The amendments to the exceptions order will permit Ofsted to ask a person seeking to register as a childminder agency about their spent convictions and cautions. The amendments will also permit childminder agencies to ask those it proposes to employ about their spent convictions and cautions.
Special guardians are appointed by a court under powers in the Children Act 1989. They share the parental responsibility of the child with their birth parent but can exercise that responsibility to the exclusion of the child’s birth parents or anyone else with parental responsibility. The child resides with the special guardian but the legal relationship with the parents is not severed, as is the case in adoption.
My Lords, I am grateful to the noble Lord, Lord Beecham, for the various points that he made pertaining to these provisions. I cannot give a comprehensive answer to all the questions that he raised. However, I can say that the exceptions order covers all those who are engaged in regulated activity, which includes all those working unsupervised with vulnerable people—that is, those in care and, I would imagine, subject to confirmation, those vulnerable for one reason or another such as those he exemplified in his remarks. I would be surprised if they did not have this protection, but I undertake to write to him to confirm that that is the case.

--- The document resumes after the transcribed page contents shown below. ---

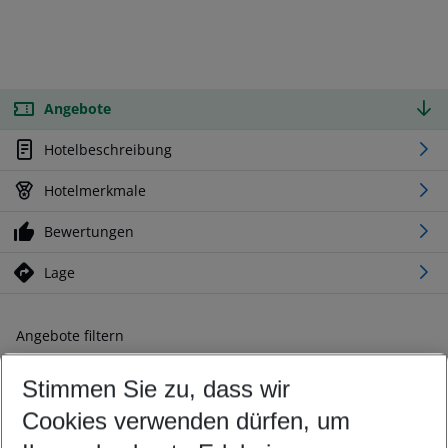
Angebote
Hotelbeschreibung
Hotelmerkmale
Bewertungen
Lage
Angebote filtern
Ändern Sie Ihre Kriterien nach Ihren Wünschen
Stimmen Sie zu, dass wir
Abflughafen wählen
Beliebiger Abflughafen
Cookies verwenden dürfen, um
Reisezeitraum wählen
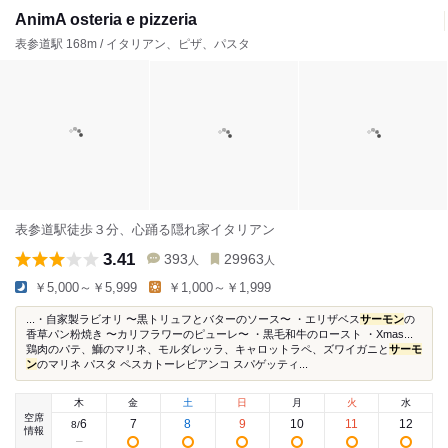
AnimA osteria e pizzeria
表参道駅 168m / イタリアン、ピザ、パスタ
表参道駅徒歩３分、心踊る隠れ家イタリアン
3.41
393
29963
人
人
￥5,000～￥5,999
￥1,000～￥1,999
...・自家製ラビオリ 〜黒トリュフとバターのソース〜 ・エリザベス
サーモン
の
香草パン粉焼き 〜カリフラワーのピューレ〜 ・黒毛和牛のロースト ・Xmas...
鶏肉のパテ、鰤のマリネ、モルダレッラ、キャロットラペ、ズワイガニと
サーモ
ン
のマリネ パスタ ペスカトーレビアンコ スパゲッティ...
木
金
土
日
月
火
水
空席
6
7
8
9
10
11
12
8
/
情報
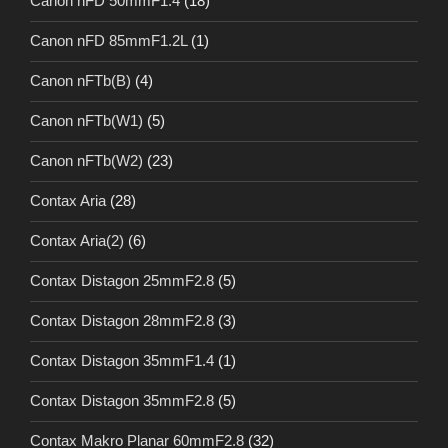
Canon nFD 50mmF1.4
(18)
Canon nFD 85mmF1.2L
(1)
Canon nFTb(B)
(4)
Canon nFTb(W1)
(5)
Canon nFTb(W2)
(23)
Contax Aria
(28)
Contax Aria(2)
(6)
Contax Distagon 25mmF2.8
(5)
Contax Distagon 28mmF2.8
(3)
Contax Distagon 35mmF1.4
(1)
Contax Distagon 35mmF2.8
(5)
Contax Makro Planar 60mmF2.8
(32)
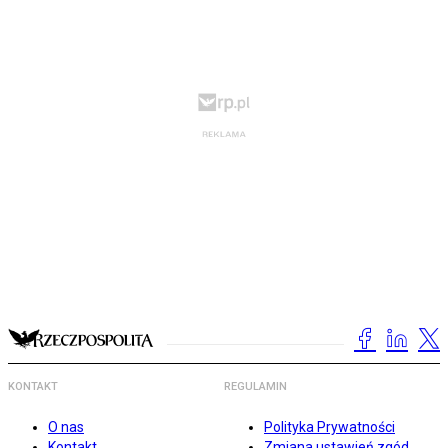
KONTAKT
REGULAMIN
O nas
Polityka Prywatności
Kontakt
Zmiana ustawień zgód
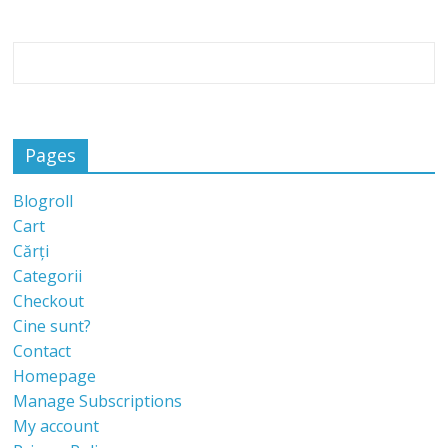
Pages
Blogroll
Cart
Cărți
Categorii
Checkout
Cine sunt?
Contact
Homepage
Manage Subscriptions
My account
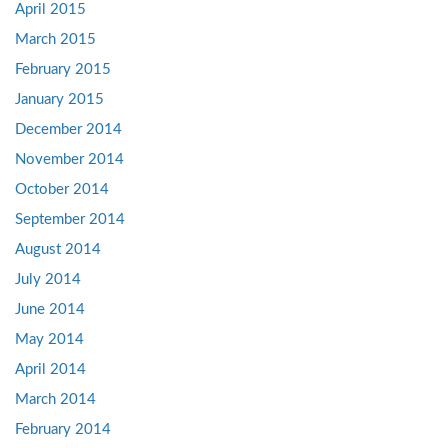
April 2015
March 2015
February 2015
January 2015
December 2014
November 2014
October 2014
September 2014
August 2014
July 2014
June 2014
May 2014
April 2014
March 2014
February 2014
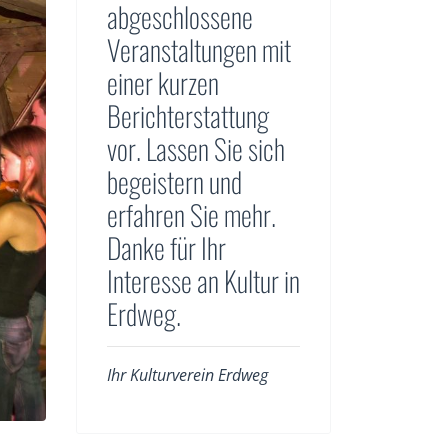
abgeschlossene
Veranstaltungen mit
einer kurzen
Berichterstattung
vor. Lassen Sie sich
begeistern und
erfahren Sie mehr.
Danke für Ihr
Interesse an Kultur in
Erdweg.
Ihr Kulturverein Erdweg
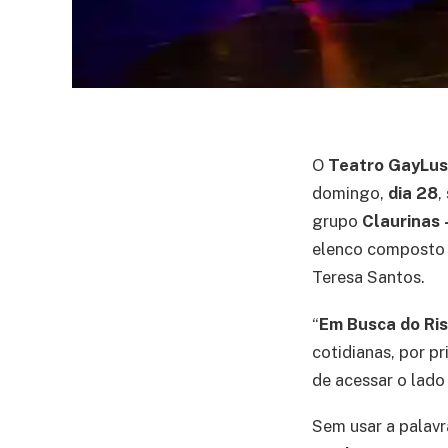
O
Teatro GayLu
domingo,
dia 28
,
grupo
Claurinas
elenco composto d
Teresa Santos.
“
Em Busca do Ris
cotidianas, por p
de acessar o lado
Sem usar a palav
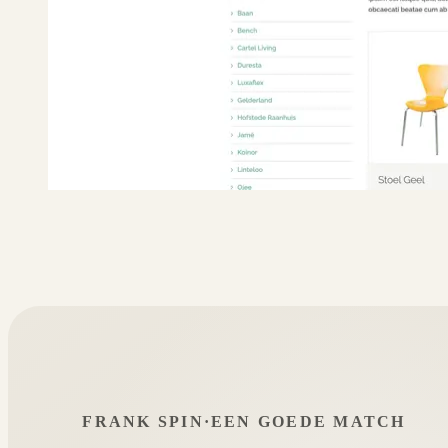
FRANK SPIN
·
EEN GOEDE MATCH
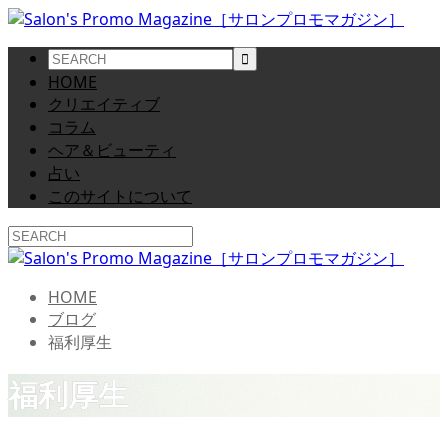
HOME
クリエイティブ
コラム
ヘア＆ビューティ
占い
このサイトについて
HOME
ブログ
福利厚生
福利厚生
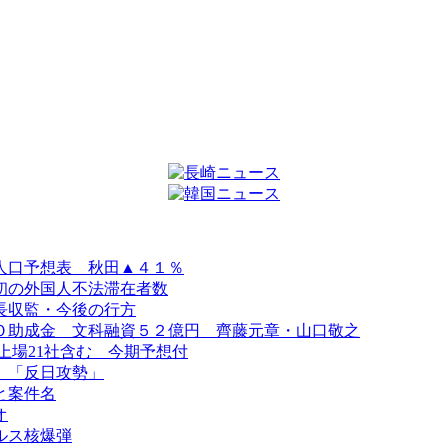
人口予想表 秋田▲４１％
初の外国人不法滞在者数
長収監・今後の行方
Ｏ助成金 文科融資５２億円 齊藤元章・山口敬之
上場21社含む 今期予想付
、「反日攻勢」
と案件名
オ
ルス核爆弾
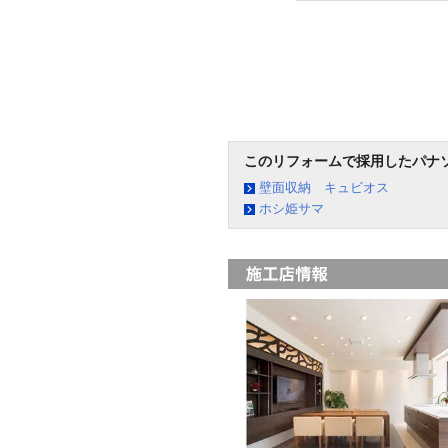
このリフォームで採用したパナ
壁面収納 キュビオス
ホシ姫サマ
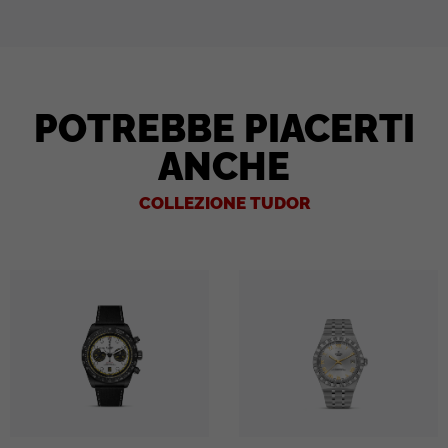
POTREBBE PIACERTI
ANCHE
COLLEZIONE TUDOR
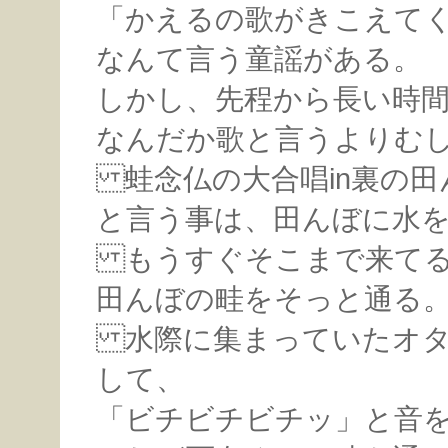
「かえるの歌がきこえてく
なんて言う童謡がある。
しかし、先程から長い時
なんだか歌と言うよりむ
蛙念仏の大合唱in裏の田
と言う事は、田んぼに水
もうすぐそこまで来てる
田んぼの畦をそっと通る
水際に集まっていたオタ
して、
「ビチビチビチッ」と音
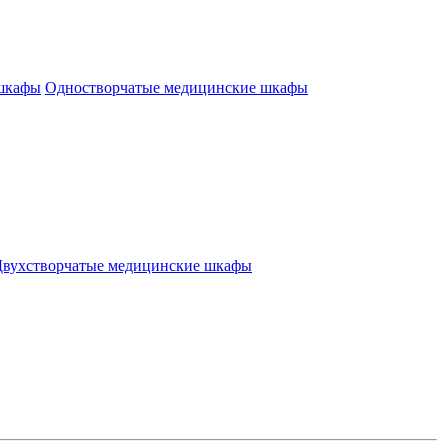
 шкафы
Одностворчатые медицинские шкафы
Двухстворчатые медицинские шкафы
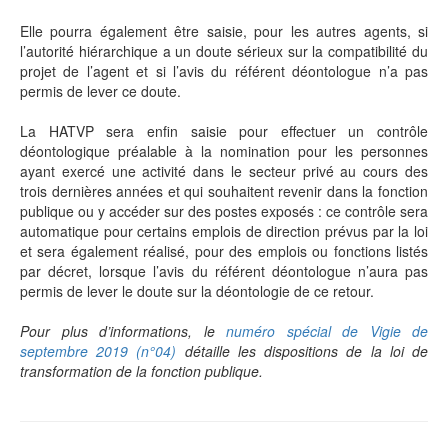
Elle pourra également être saisie, pour les autres agents, si
l’autorité hiérarchique a un doute sérieux sur la compatibilité du
projet de l’agent et si l’avis du référent déontologue n’a pas
permis de lever ce doute.
La HATVP sera enfin saisie pour effectuer un contrôle
déontologique préalable à la nomination pour les personnes
ayant exercé une activité dans le secteur privé au cours des
trois dernières années et qui souhaitent revenir dans la fonction
publique ou y accéder sur des postes exposés : ce contrôle sera
automatique pour certains emplois de direction prévus par la loi
et sera également réalisé, pour des emplois ou fonctions listés
par décret, lorsque l’avis du référent déontologue n’aura pas
permis de lever le doute sur la déontologie de ce retour.
Pour plus d’informations, le
numéro spécial de Vigie de
septembre 2019 (n°04)
détaille les dispositions de la loi de
transformation de la fonction publique.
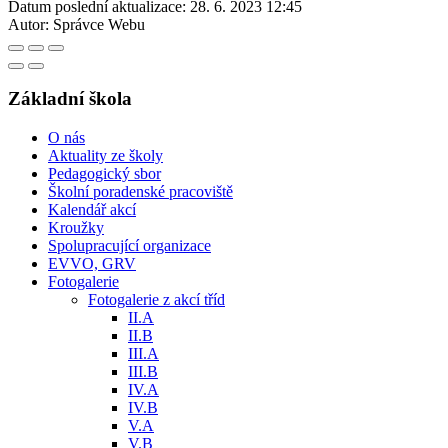
Datum poslední aktualizace:
28. 6. 2023 12:45
Autor:
Správce Webu
Základní škola
O nás
Aktuality ze školy
Pedagogický sbor
Školní poradenské pracoviště
Kalendář akcí
Kroužky
Spolupracující organizace
EVVO, GRV
Fotogalerie
Fotogalerie z akcí tříd
II.A
II.B
III.A
III.B
IV.A
IV.B
V.A
V.B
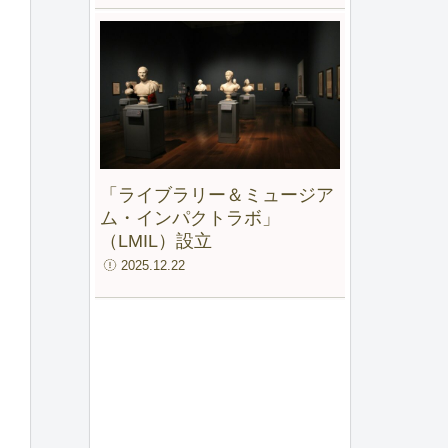
、
「ライブラリー＆ミュージア
ム・インパクトラボ」
（LMIL）設立
2025.12.22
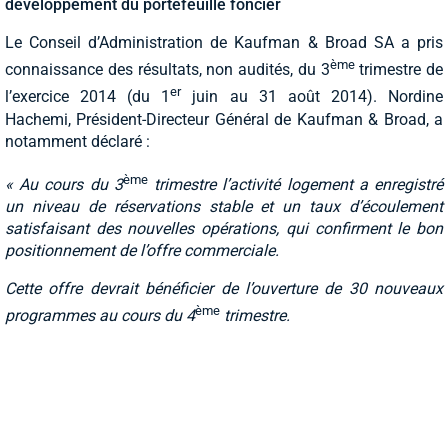
développement du portefeuille foncier
Le Conseil d’Administration de Kaufman & Broad SA a pris
ème
connaissance des résultats, non audités, du 3
trimestre de
er
l’exercice 2014 (du 1
juin au 31 août 2014). Nordine
Hachemi, Président-Directeur Général de Kaufman & Broad, a
notamment déclaré :
ème
« Au cours du 3
trimestre l’activité logement a enregistré
un niveau de réservations stable et un taux d’écoulement
satisfaisant des nouvelles opérations, qui confirment le bon
positionnement de l’offre commerciale.
Cette offre devrait bénéficier de l’ouverture de 30 nouveaux
ème
programmes au cours du 4
trimestre.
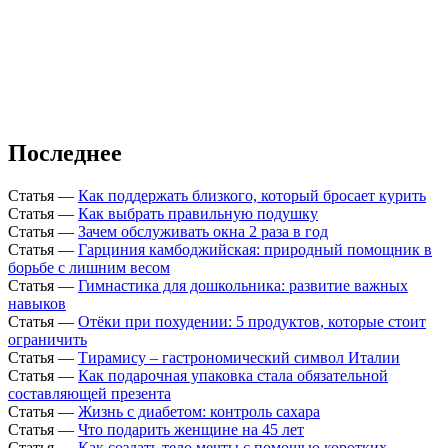
Последнее
Статья
—
Как поддержать близкого, который бросает курить
Статья
—
Как выбрать правильную подушку
Статья
—
Зачем обслуживать окна 2 раза в год
Статья
—
Гарциния камбоджийская: природный помощник в
борьбе с лишним весом
Статья
—
Гимнастика для дошкольника: развитие важных
навыков
Статья
—
Отёки при похудении: 5 продуктов, которые стоит
ограничить
Статья
—
Тирамису – гастрономический символ Италии
Статья
—
Как подарочная упаковка стала обязательной
составляющей презента
Статья
—
Жизнь с диабетом: контроль сахара
Статья
—
Что подарить женщине на 45 лет
Статья
—
Как создать тело мечты с помощью коротких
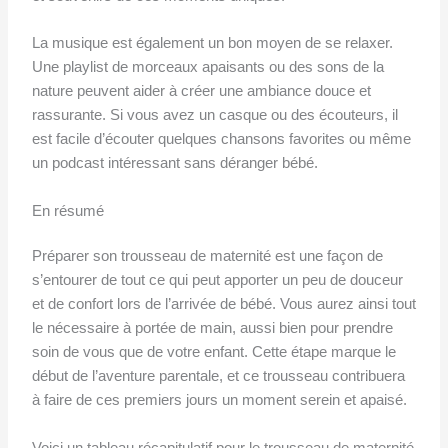
La musique est également un bon moyen de se relaxer.
Une playlist de morceaux apaisants ou des sons de la
nature peuvent aider à créer une ambiance douce et
rassurante. Si vous avez un casque ou des écouteurs, il
est facile d’écouter quelques chansons favorites ou même
un podcast intéressant sans déranger bébé.
En résumé
Préparer son trousseau de maternité est une façon de
s’entourer de tout ce qui peut apporter un peu de douceur
et de confort lors de l’arrivée de bébé. Vous aurez ainsi tout
le nécessaire à portée de main, aussi bien pour prendre
soin de vous que de votre enfant. Cette étape marque le
début de l’aventure parentale, et ce trousseau contribuera
à faire de ces premiers jours un moment serein et apaisé.
Voici un tableau récapitulatif pour le trousseau de maternité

The question of whether someone should be employed if they have any form of conviction and the degree of disclosure is difficult because, for example, as part of the community rehabilitation process recently begun as part of the transforming rehabilitation process, some of those who may be recruited by the CRCs may in fact be offenders themselves who will be provided as mentors to former offenders, so that one does not to have a hard-and-fast rule about these matters. Of course, safeguards need to be very much in place to ensure that the correct people are selected as mentors. It is always a difficult balance to achieve. The Government think that they have achieved it with these necessary changes which will, of course, arise from time to time with the development of particular bodies or services, as in the case of CILEx. This instrument is focused on maintaining the correct balance towards public protection, and the amendments, although limited in scope, clarify which people working with children are covered and keep up to date the legal services sector. They respond to the continuing need for public protection but at the same time maintain the balance towards rehabilitation acknowledged by the noble Lord as something we should be striving for in so far as is possible without jeopardising public safety.